Dad’s having trouble paying off the new Zodiac. Later that day, at first break, I go looking for Joe. Usually we avoid one another at school, he’s under instructions not to come within a fifty-metre radius, but I’ve got business with him. I find him on the pavilion behind the tuck shop eating a jam doughnut. Of course, he’s wearing the old shoes. Sneaky little bastard.
Nice shoes, I say, sitting down beside him. He nearly jumps out of them, which wouldn’t be hard because there’s so little left of them. They look like the dog’s breakfast. There’s a big chunk of leather out of the back of the left one and tooth marks all over the right. Why the hell are you wearing those? You should be ashamed of yourself. What will people think of us?
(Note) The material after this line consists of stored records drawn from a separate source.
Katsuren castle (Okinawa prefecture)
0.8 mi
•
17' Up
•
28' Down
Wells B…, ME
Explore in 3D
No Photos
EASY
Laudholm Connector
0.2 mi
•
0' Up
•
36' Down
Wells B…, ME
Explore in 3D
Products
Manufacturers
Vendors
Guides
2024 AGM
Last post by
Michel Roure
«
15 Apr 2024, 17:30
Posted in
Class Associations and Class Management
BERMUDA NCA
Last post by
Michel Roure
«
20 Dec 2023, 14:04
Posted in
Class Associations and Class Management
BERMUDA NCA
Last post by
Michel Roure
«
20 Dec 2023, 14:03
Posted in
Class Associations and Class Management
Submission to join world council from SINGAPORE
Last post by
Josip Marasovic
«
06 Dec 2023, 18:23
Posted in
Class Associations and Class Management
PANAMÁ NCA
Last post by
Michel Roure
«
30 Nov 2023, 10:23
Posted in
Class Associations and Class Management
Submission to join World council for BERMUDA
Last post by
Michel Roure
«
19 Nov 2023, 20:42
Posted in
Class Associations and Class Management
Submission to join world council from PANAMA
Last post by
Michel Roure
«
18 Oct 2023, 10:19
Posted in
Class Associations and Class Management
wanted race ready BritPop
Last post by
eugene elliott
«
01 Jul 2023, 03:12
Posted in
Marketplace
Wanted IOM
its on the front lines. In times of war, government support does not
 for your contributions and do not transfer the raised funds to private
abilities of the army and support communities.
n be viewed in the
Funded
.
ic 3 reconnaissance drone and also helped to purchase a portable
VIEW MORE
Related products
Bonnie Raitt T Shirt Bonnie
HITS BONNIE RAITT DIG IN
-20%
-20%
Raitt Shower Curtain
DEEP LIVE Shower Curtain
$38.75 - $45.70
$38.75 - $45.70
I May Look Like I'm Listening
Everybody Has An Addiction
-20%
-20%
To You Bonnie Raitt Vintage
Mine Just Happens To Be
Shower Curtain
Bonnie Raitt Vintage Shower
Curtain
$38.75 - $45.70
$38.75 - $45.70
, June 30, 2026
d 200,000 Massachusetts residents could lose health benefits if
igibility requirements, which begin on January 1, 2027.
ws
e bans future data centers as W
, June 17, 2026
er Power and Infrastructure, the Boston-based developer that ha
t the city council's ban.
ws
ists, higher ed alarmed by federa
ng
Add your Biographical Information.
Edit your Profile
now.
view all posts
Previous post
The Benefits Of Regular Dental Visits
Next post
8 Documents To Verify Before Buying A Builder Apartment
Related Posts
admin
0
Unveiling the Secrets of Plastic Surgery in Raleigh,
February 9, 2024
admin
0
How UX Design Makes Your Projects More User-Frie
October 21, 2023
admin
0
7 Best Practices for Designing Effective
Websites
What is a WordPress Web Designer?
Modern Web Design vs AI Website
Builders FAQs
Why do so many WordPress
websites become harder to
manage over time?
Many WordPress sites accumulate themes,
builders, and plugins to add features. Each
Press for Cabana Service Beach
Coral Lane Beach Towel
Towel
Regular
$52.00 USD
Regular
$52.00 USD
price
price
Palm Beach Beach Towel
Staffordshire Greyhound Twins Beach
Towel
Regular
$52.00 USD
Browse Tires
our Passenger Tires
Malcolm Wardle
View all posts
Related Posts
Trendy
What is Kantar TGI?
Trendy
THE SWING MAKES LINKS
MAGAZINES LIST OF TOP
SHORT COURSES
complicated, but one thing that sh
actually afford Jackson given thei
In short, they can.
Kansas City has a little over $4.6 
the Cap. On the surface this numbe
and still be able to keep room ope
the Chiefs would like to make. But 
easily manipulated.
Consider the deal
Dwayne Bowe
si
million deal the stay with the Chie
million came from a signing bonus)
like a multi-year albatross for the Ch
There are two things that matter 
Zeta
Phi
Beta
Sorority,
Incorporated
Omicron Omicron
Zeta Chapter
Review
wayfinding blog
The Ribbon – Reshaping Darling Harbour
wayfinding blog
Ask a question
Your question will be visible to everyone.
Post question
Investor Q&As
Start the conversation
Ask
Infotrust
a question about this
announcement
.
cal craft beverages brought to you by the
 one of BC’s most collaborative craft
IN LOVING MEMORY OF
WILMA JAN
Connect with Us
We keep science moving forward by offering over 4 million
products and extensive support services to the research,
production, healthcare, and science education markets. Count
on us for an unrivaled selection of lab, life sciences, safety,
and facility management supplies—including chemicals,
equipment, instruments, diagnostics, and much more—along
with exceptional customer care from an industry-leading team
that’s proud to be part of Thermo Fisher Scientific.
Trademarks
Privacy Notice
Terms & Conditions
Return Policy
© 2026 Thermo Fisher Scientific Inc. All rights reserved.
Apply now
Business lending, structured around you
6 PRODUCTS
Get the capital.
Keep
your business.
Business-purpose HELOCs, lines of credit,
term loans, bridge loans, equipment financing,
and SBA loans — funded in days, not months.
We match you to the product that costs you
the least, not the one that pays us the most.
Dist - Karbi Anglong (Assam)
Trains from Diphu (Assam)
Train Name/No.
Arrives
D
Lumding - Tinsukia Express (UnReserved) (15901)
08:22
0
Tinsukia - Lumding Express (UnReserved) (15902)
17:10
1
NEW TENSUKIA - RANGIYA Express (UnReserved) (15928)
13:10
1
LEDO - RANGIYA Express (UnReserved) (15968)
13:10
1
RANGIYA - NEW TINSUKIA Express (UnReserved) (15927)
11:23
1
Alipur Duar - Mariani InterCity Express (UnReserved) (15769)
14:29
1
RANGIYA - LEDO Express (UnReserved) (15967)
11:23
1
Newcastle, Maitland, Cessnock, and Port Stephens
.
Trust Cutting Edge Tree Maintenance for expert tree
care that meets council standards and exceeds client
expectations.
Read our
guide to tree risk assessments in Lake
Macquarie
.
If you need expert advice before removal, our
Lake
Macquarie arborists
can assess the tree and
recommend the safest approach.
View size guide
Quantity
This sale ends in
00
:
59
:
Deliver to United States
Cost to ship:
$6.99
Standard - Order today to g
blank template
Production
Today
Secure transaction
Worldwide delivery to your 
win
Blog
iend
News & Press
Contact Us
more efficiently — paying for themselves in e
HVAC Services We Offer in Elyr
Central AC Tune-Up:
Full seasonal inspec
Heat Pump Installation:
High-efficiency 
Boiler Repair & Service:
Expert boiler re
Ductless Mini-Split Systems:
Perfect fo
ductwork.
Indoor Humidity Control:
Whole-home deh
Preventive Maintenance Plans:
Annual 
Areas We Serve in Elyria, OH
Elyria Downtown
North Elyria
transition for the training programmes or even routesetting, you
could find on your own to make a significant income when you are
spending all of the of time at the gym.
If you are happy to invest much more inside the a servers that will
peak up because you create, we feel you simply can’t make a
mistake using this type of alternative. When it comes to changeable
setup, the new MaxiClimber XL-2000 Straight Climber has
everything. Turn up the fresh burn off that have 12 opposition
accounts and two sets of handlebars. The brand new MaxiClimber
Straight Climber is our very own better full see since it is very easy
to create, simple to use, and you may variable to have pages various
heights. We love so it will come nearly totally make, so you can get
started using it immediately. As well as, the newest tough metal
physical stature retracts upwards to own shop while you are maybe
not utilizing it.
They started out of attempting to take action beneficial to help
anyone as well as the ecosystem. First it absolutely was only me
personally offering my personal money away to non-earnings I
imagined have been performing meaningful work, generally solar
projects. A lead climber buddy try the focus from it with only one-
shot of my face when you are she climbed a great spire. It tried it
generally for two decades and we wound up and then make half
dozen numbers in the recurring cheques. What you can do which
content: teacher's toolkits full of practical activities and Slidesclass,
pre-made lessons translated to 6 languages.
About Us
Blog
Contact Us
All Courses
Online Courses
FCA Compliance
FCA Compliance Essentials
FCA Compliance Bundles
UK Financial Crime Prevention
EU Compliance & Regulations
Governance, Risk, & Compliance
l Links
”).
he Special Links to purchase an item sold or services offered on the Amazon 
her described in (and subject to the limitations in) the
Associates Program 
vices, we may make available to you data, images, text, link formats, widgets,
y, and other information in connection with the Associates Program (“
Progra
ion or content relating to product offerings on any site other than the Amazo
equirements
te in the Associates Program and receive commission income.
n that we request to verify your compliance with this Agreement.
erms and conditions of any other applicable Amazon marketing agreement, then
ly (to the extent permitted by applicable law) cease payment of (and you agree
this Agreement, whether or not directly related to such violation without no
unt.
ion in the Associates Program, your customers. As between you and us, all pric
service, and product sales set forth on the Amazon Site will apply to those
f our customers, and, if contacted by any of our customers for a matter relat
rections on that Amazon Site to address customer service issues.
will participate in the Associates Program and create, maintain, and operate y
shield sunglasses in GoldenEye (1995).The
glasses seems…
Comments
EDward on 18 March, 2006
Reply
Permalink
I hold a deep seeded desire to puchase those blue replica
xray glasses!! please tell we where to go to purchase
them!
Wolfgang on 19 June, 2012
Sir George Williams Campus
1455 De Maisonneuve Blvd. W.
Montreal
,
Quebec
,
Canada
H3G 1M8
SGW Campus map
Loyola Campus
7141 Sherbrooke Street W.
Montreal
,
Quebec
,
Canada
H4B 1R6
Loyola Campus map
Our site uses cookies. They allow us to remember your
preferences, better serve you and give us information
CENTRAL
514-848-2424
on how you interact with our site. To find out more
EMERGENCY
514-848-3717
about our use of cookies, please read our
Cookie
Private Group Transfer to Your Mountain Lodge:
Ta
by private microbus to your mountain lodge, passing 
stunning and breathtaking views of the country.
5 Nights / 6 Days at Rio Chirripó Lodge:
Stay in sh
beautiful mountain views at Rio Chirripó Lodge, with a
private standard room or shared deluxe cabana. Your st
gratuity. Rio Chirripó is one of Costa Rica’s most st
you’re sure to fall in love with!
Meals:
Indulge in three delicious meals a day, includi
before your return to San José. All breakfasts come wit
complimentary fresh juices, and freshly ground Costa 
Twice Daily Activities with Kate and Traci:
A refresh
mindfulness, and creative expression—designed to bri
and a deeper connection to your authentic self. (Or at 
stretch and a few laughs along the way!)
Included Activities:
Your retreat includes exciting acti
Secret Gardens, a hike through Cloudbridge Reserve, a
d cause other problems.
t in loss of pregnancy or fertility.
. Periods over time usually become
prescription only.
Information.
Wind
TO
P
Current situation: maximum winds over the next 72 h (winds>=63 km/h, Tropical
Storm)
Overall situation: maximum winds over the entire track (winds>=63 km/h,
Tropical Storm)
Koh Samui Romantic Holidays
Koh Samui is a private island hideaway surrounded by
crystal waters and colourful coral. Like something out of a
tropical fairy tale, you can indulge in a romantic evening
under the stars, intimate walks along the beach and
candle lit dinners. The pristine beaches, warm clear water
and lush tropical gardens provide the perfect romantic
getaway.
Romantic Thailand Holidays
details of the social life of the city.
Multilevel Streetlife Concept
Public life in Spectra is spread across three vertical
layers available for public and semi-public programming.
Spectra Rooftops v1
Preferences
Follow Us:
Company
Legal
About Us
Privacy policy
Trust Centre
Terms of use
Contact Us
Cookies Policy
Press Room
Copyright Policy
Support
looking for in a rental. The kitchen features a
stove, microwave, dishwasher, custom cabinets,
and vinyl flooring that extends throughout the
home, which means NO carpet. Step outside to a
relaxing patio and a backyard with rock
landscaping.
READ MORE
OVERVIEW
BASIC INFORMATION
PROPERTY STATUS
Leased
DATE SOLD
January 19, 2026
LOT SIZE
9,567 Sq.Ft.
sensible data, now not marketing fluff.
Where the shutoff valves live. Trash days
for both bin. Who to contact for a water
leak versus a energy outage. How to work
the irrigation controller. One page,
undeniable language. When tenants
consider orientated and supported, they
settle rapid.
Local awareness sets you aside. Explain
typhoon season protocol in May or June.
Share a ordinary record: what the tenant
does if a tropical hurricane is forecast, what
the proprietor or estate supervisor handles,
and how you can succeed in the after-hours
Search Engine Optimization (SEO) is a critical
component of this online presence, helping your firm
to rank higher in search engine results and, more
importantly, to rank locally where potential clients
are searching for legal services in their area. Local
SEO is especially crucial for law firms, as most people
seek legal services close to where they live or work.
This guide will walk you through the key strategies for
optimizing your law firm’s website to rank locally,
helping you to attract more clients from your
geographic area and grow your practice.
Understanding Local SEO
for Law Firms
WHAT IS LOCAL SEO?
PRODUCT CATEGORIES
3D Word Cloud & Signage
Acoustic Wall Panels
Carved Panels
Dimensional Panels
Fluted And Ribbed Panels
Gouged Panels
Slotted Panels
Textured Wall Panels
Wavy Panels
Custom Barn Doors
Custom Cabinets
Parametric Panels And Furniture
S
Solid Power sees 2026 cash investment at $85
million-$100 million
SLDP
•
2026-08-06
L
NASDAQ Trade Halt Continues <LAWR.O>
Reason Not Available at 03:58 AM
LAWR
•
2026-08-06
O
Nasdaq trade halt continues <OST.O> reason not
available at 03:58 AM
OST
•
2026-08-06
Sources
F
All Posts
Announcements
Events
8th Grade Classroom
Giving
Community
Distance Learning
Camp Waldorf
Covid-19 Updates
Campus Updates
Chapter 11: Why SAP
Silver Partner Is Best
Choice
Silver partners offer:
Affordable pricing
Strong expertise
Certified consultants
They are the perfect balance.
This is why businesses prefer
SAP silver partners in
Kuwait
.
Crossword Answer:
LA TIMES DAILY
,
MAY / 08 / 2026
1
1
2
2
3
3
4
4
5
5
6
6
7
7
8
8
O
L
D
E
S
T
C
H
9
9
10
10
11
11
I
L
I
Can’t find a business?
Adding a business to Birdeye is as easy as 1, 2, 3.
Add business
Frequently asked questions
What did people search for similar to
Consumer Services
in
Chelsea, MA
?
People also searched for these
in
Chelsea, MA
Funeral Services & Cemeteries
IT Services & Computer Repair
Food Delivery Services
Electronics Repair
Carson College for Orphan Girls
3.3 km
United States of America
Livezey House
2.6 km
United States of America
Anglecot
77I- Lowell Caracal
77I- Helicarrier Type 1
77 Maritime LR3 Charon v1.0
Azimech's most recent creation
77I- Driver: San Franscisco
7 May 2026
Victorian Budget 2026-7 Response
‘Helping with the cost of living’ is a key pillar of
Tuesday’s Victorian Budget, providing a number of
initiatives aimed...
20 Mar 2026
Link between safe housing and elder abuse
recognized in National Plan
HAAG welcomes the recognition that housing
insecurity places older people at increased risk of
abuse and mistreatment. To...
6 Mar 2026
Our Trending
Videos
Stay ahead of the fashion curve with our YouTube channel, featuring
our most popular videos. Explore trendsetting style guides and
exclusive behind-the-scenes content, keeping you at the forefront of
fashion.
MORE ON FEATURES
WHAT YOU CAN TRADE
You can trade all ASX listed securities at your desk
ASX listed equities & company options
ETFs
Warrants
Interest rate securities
The story spills out of him. He hates the new shoes. For one thing they’re made of plastic – patent leather, I correct him – and the toes are pointed. He looks like a ducktail from Danville in those things. They’re an odd sort of brown – it’s true – like watered-down Milo. He’s polished them with Kiwi military tan but it’s only made things worse. Also the shoes are a size too big for him. They were bought that way so he can grow into them. This still isn’t the worst. The main problem is that they squeak when he walks. There’s nothing he can do about it. Every step produces a squeal. He tries to tread softly, but that just turns the squeal up at the end, as if the shoes are asking questions. It’s totally embarrassing. He complained about the shoes in the shop but Mom insisted. So when they got home, he retrieved the old pair from the rubbish bin. He carries them to school every day and changes on the rugby field before the bell goes. And he changes back into the new ones before he goes home.